■ Tasks to carry out ■
a – Please copy the article on the agentic enterprise from "For decades, technologies" to "on their own.", and swap "tools" for "instruments".
b – In the article on the agentic enterprise, what three things can AI agents do?

[Given text — start]

Leading the agentic enterprise: What the next wave of AI demands from CEOs

By
François Candelon
François Candelon
,
Amartya Das
Amartya Das
,
Sesh Iyer
Sesh Iyer
,
Shervin Khodabandeh
Shervin Khodabandeh
, and
Sam Ransbotham
Sam Ransbotham
Down Arrow Button Icon
By
François Candelon
François Candelon
,
Amartya Das
Amartya Das
,
Sesh Iyer
Sesh Iyer
,
Shervin Khodabandeh
Shervin Khodabandeh
, and
Sam Ransbotham
Sam Ransbotham
Down Arrow Button Icon
December 12, 2025, 5:30 AM ET
AI agents can coordinate across workflows, make decisions, and adapt with experience. In doing so, they also blur the line between machine and teammate
AI agents can coordinate across workflows, make decisions, and adapt with experience. In doing so, they also blur the line between machine and teammateMalte Mueller—GETTY IMAGES

For decades, technologies have largely been built as tools, extensions of human intent and control that have helped us lift, calculate, store, move, and much more. But those tools, even the most revolutionary ones, have always waited for us to ‘use’ them, assisting us in doing the work—whether manufacturing a car, sending an email, or dynamically managing inventory—rather than doing it on their own.

[Given text — finish]
[Dataset excerpt — start]

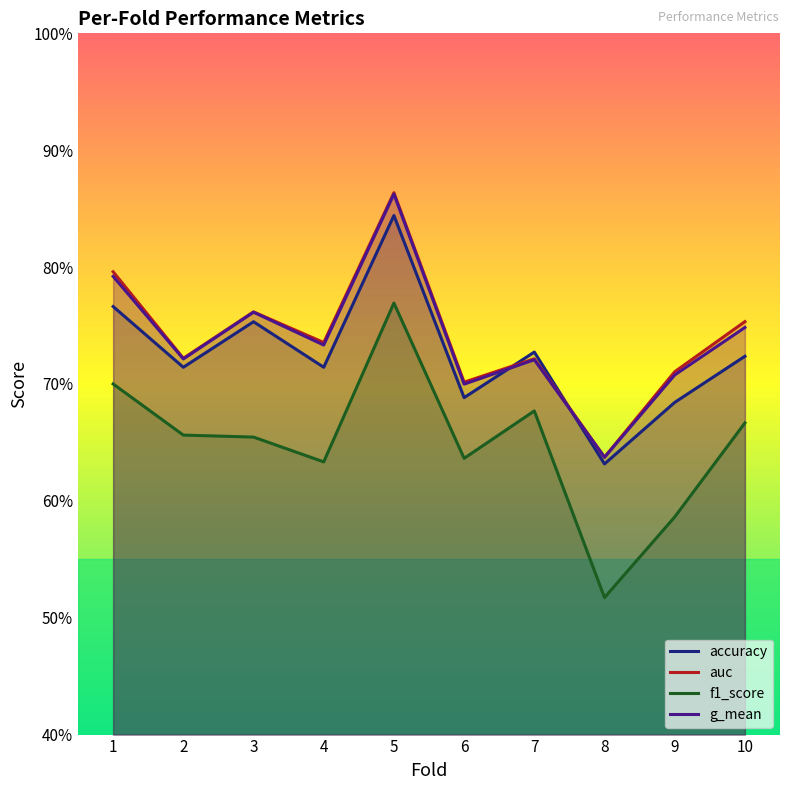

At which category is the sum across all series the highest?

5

[Dataset excerpt — finish]

■ Answers in order ■
a –
For decades, technologies have largely been built as instruments, extensions of human intent and control that have helped us lift, calculate, store, move, and much more. But those instruments, even the most revolutionary ones, have always waited for us to ‘use’ them, assisting us in doing the work—whether manufacturing a car, sending an email, or dynamically managing inventory—rather than doing it on their own.

b – They can coordinate across workflows, make decisions, and adapt with experience.